Stored data entries
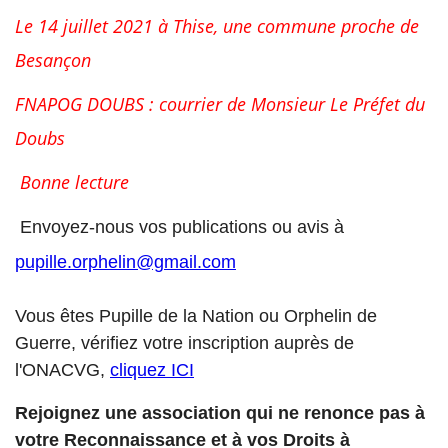
Le 14 juillet 2021 à Thise, une commune proche de
Besançon
FNAPOG DOUBS : courrier de Monsieur Le Préfet du
Doubs
Bonne lecture
Envoyez-nous vos publications ou avis à
pupille.orphelin@gmail.com
Vous êtes Pupille de la Nation ou Orphelin de
Guerre, vérifiez votre inscription auprès de
l'ONACVG,
cliquez ICI
Rejoignez une association qui ne renonce pas à
votre Reconnaissance et à vos Droits à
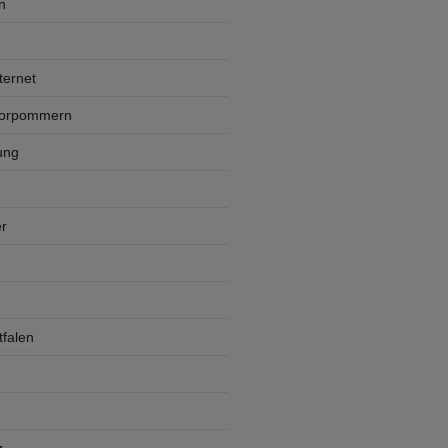
n
ternet
Vorpommern
ung
r
falen
z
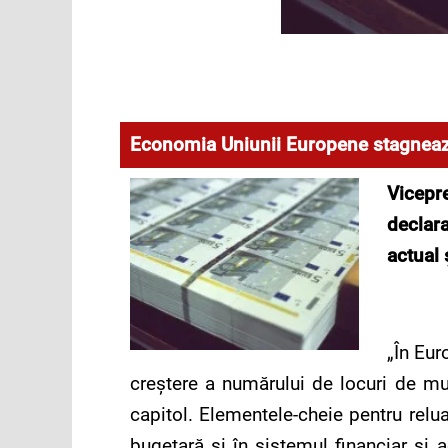
Economia Uniunii Europene stagnea
Vicepr
declar
actual 
„În Eur
creştere a numărului de locuri de mu
capitol. Elementele-cheie pentru relua
bugetară şi în sistemul financiar şi a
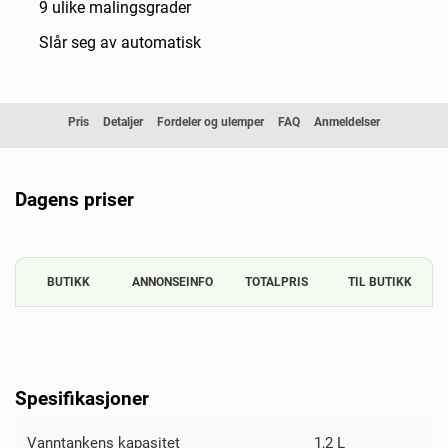
9 ulike malingsgrader
Slår seg av automatisk
Pris
Detaljer
Fordeler og ulemper
FAQ
Anmeldelser
Sammenligning
Dagens priser
BUTIKK
ANNONSEINFO
TOTALPRIS
TIL BUTIKK
Spesifikasjoner
Vanntankens kapasitet
1,2 L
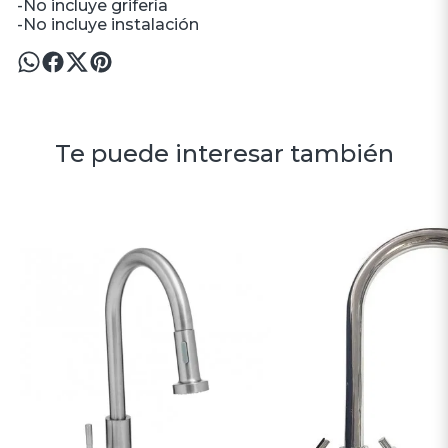
-No incluye grifería
-No incluye instalación
Te puede interesar también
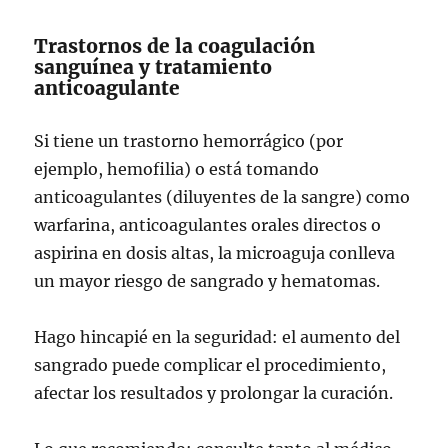
Trastornos de la coagulación
sanguínea y tratamiento
anticoagulante
Si tiene un trastorno hemorrágico (por
ejemplo, hemofilia) o está tomando
anticoagulantes (diluyentes de la sangre) como
warfarina, anticoagulantes orales directos o
aspirina en dosis altas, la microaguja conlleva
un mayor riesgo de sangrado y hematomas.
Hago hincapié en la seguridad: el aumento del
sangrado puede complicar el procedimiento,
afectar los resultados y prolongar la curación.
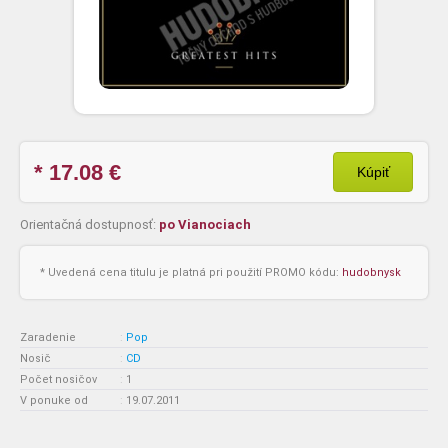
* 17.08
€
Kúpiť
Orientačná dostupnosť:
po Vianociach
* Uvedená cena titulu je platná pri použití PROMO kódu:
hudobnysk
Zaradenie
:
Pop
Nosič
:
CD
Počet nosičov
:
1
V ponuke od
:
19.07.2011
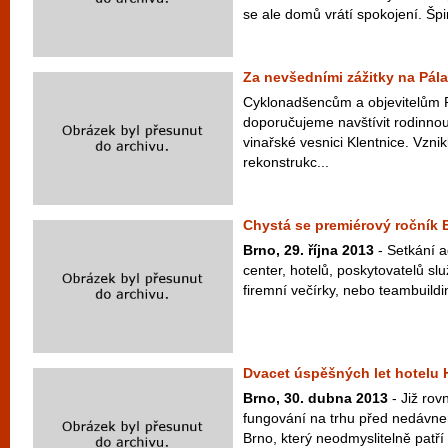
se ale domů vrátí spokojení. Špin
Za nevšedními zážitky na Pál
Cyklonadšencům a objevitelům 
doporučujeme navštívit rodinno
vinařské vesnici Klentnice. Vznik
rekonstrukc...
Chystá se premiérový ročník 
Brno, 29. října 2013
- Setkání 
center, hotelů, poskytovatelů sl
firemní večírky, nebo teambuildi
Dvacet úspěšných let hotelu 
Brno, 30. dubna 2013
- Již rov
fungování na trhu před nedávnem
Brno, který neodmyslitelně patří 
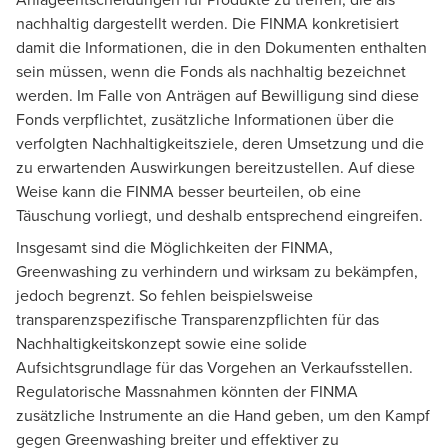
nachhaltig dargestellt werden. Die FINMA konkretisiert
damit die Informationen, die in den Dokumenten enthalten
sein müssen, wenn die Fonds als nachhaltig bezeichnet
werden. Im Falle von Anträgen auf Bewilligung sind diese
Fonds verpflichtet, zusätzliche Informationen über die
verfolgten Nachhaltigkeitsziele, deren Umsetzung und die
zu erwartenden Auswirkungen bereitzustellen. Auf diese
Weise kann die FINMA besser beurteilen, ob eine
Täuschung vorliegt, und deshalb entsprechend eingreifen.
Insgesamt sind die Möglichkeiten der FINMA,
Greenwashing zu verhindern und wirksam zu bekämpfen,
jedoch begrenzt. So fehlen beispielsweise
transparenzspezifische Transparenzpflichten für das
Nachhaltigkeitskonzept sowie eine solide
Aufsichtsgrundlage für das Vorgehen an Verkaufsstellen.
Regulatorische Massnahmen könnten der FINMA
zusätzliche Instrumente an die Hand geben, um den Kampf
gegen Greenwashing breiter und effektiver zu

◆ Task instructions ◆
Give the records back exactly, with no pictures.

◆ Response to the task ◆
Le 14 juillet 2021 à Thise, une commune proche de
Besançon
FNAPOG DOUBS : courrier de Monsieur Le Préfet du
Doubs
Bonne lecture
Envoyez-nous vos publications ou avis à
pupille.orphelin@gmail.com
Vous êtes Pupille de la Nation ou Orphelin de
Guerre, vérifiez votre inscription auprès de
l'ONACVG,
cliquez ICI
Rejoignez une association qui ne renonce pas à
votre Reconnaissance et à vos Droits à
n
ternet
Vorpommern
ung
r
falen
z
Economia Uniunii Europene stagnea
Vicepr
declar
actual 
„În Eur
creştere a numărului de locuri de mu
capitol. Elementele-cheie pentru relua
bugetară şi în sistemul financiar şi a
9 ulike malingsgrader
Slår seg av automatisk
Pris
Detaljer
Fordeler og ulemper
FAQ
Anmeldelser
Sammenligning
Dagens priser
BUTIKK
ANNONSEINFO
TOTALPRIS
TIL BUTIKK
Spesifikasjoner
Vanntankens kapasitet
1,2 L
-No incluye grifería
-No incluye instalación
Te puede interesar también
Trastornos de la coagulación
sanguínea y tratamiento
anticoagulante
Si tiene un trastorno hemorrágico (por
ejemplo, hemofilia) o está tomando
anticoagulantes (diluyentes de la sangre) como
warfarina, anticoagulantes orales directos o
aspirina en dosis altas, la microaguja conlleva
un mayor riesgo de sangrado y hematomas.
Hago hincapié en la seguridad: el aumento del
sangrado puede complicar el procedimiento,
afectar los resultados y prolongar la curación.
* 17.08
€
Kúpiť
Orientačná dostupnosť:
po Vianociach
* Uvedená cena titulu je platná pri použití PROMO kódu:
hudobnysk
Zaradenie
:
Pop
Nosič
:
CD
Počet nosičov
:
1
V ponuke od
:
19.07.2011
se ale domů vrátí spokojení. Špin
Za nevšedními zážitky na Pál
Cyklonadšencům a objevitelům 
doporučujeme navštívit rodinno
vinařské vesnici Klentnice. Vznik
rekonstrukc...
Chystá se premiérový ročník 
Brno, 29. října 2013
- Setkání 
center, hotelů, poskytovatelů sl
firemní večírky, nebo teambuildi
Dvacet úspěšných let hotelu 
Brno, 30. dubna 2013
- Již rov
fungování na trhu před nedávnem
Brno, který neodmyslitelně patří 
nachhaltig dargestellt werden. Die FINMA konkretisiert
damit die Informationen, die in den Dokumenten enthalten
sein müssen, wenn die Fonds als nachhaltig bezeichnet
werden. Im Falle von Anträgen auf Bewilligung sind diese
Fonds verpflichtet, zusätzliche Informationen über die
verfolgten Nachhaltigkeitsziele, deren Umsetzung und die
zu erwartenden Auswirkungen bereitzustellen. Auf diese
Weise kann die FINMA besser beurteilen, ob eine
Täuschung vorliegt, und deshalb entsprechend eingreifen.
Insgesamt sind die Möglichkeiten der FINMA,
Greenwashing zu verhindern und wirksam zu bekämpfen,
jedoch begrenzt. So fehlen beispielsweise
transparenzspezifische Transparenzpflichten für das
Nachhaltigkeitskonzept sowie eine solide
Aufsichtsgrundlage für das Vorgehen an Verkaufsstellen.
Regulatorische Massnahmen könnten der FINMA
zusätzliche Instrumente an die Hand geben, um den Kampf
gegen Greenwashing breiter und effektiver zu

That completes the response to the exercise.